(Photo Credit: Mark Hogan/Flickr)
The California Legislature has ended its work for 2015 and some very good results to address the state’s housing and infrastructure challenges were achieved.
Governor Brown signed three bills that California Forward and the California Economic Summit were supporting.
One of the most important bills (AB 313) was designed to amend an existing law creating Enhanced Infrastructure Financing Districts (EIFDs), a new governmental entity that was created in 2014.
With the dissolution of California Redevelopment Agencies in 2011, those looking to spur economic development have struggled to find alternative tools that create investment in communities where such investments don’t flow naturally. The EIFDs were born out of conversations in the California Economic Summit to fill that vacuum by proving a vehicle for funding public projects.
This year’s legislation, sponsored by Assembly Speaker Toni Atkins (D-San Diego), refines EIFDs in two ways: It broadens the governance by allowing any local agency that brings resources to the table to participate on the governing board and it streamlines the assignments of duties of the new agency so infrastructure planning and development can be accomplished with all participating agencies.
These EIFDs continue to attract interest across California as a way to generate local and regional investments in areas like affordable housing, for example.
“People see EIFDs as a way to spur local and regional investment,” said Fred Silva, senior fiscal analyst for California Forward. “We encourage local leaders to develop a business plan for economic development of their communities and determine the infrastructure investments that will be needed to sustain a healthy local economy over time. “
The Governor signed two other pieces of legislation supported by the California Economic Summit.
AB 90 creates a framework for how California will spend funds received from the National Housing Trust Fund, which are expected to flow to states in 2016.

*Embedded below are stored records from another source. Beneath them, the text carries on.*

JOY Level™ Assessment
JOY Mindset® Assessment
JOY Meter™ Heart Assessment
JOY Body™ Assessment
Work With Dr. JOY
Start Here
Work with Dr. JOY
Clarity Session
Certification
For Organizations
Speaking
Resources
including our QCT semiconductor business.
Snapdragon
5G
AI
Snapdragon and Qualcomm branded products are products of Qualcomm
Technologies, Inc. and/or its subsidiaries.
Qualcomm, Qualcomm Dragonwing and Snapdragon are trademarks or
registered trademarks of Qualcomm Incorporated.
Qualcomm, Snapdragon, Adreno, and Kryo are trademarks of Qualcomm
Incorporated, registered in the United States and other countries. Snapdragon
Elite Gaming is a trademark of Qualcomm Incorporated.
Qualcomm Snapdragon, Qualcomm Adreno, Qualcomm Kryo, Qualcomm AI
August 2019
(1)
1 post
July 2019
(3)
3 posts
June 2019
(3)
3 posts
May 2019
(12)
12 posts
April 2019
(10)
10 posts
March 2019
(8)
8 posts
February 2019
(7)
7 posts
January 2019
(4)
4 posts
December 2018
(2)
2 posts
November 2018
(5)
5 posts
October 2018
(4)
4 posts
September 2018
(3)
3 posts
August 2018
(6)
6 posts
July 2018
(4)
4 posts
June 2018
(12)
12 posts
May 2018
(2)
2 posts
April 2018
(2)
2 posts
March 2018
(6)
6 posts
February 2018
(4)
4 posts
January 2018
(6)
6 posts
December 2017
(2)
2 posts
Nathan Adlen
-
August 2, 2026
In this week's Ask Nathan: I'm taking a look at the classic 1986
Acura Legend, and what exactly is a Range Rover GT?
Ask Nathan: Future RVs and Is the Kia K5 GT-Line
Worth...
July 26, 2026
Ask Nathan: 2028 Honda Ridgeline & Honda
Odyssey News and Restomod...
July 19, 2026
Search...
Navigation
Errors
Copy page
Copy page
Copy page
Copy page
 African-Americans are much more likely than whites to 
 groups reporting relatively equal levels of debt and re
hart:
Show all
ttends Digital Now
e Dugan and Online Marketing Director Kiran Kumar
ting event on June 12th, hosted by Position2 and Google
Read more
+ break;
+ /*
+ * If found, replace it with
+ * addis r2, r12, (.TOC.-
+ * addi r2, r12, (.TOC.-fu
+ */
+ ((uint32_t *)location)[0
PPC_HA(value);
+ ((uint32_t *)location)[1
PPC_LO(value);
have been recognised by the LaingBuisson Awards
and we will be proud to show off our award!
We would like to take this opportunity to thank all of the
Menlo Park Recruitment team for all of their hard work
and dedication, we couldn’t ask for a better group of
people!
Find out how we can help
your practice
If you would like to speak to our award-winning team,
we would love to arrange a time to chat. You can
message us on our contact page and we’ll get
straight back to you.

AB 744 reduces minimum parking requirements in affordable housing developments located near transit, helping to lower the cost so more homes can be built.
California’s housing supply for low- and middle-income Californians in the next ten years is falling far below demand. To close the state’s growing “housing gap”–and improve access to homes for low- and middle-income workers—one million more homes need to be built, studies show. The California Economic Summit, the state’s largest coalition of civic leaders committed to sustainable growth, has identified this shortage as a major challenge to shared prosperity, and it will be a main focus of attention when the Summit annual meeting is held November 12-13 in Ontario.
Governor Brown vetoed AB 35 and SB 377, which would have expanded state tax credits for affordable housing. His veto message, which included several other tax credit measures, was clear and direct:
“Despite strong revenue performance over the past few years, the state’s budget has remained precariously balanced due to unexpected costs and the provision of new services,” Brown said in his veto message.
“Given these financial uncertainties, I cannot support providing additional tax credits that will make balancing the state’s budget even more difficult,” Brown added.
Ray Pearl, executive director of the California Housing Consortium views the veto as a missed opportunity. “Affordable home builders in the state are dismayed by this shortsighted decision, but we are resolute in our goal to make homes for California’s workforce a priority once again,” Pearl said in a statement.
But according to CA Fwd’s Silva, the Governor may be open to addressing the state’s housing problem through the state budget process rather than the tax structure, something Silva believes can be taken up at the California Economic Summit.
“Discussing ways to develop and fund a multi-year source of revenue for a Housing Trust Fund is one idea that should get some attention,” said Silva.
The Summit will continue to tackle the barriers to an adequate supply of affordable homes close to jobs and transit, exploring new financing tools to lower infrastructure costs and streamlining approval processes to reduce uncertainty for builders and delays for new residents.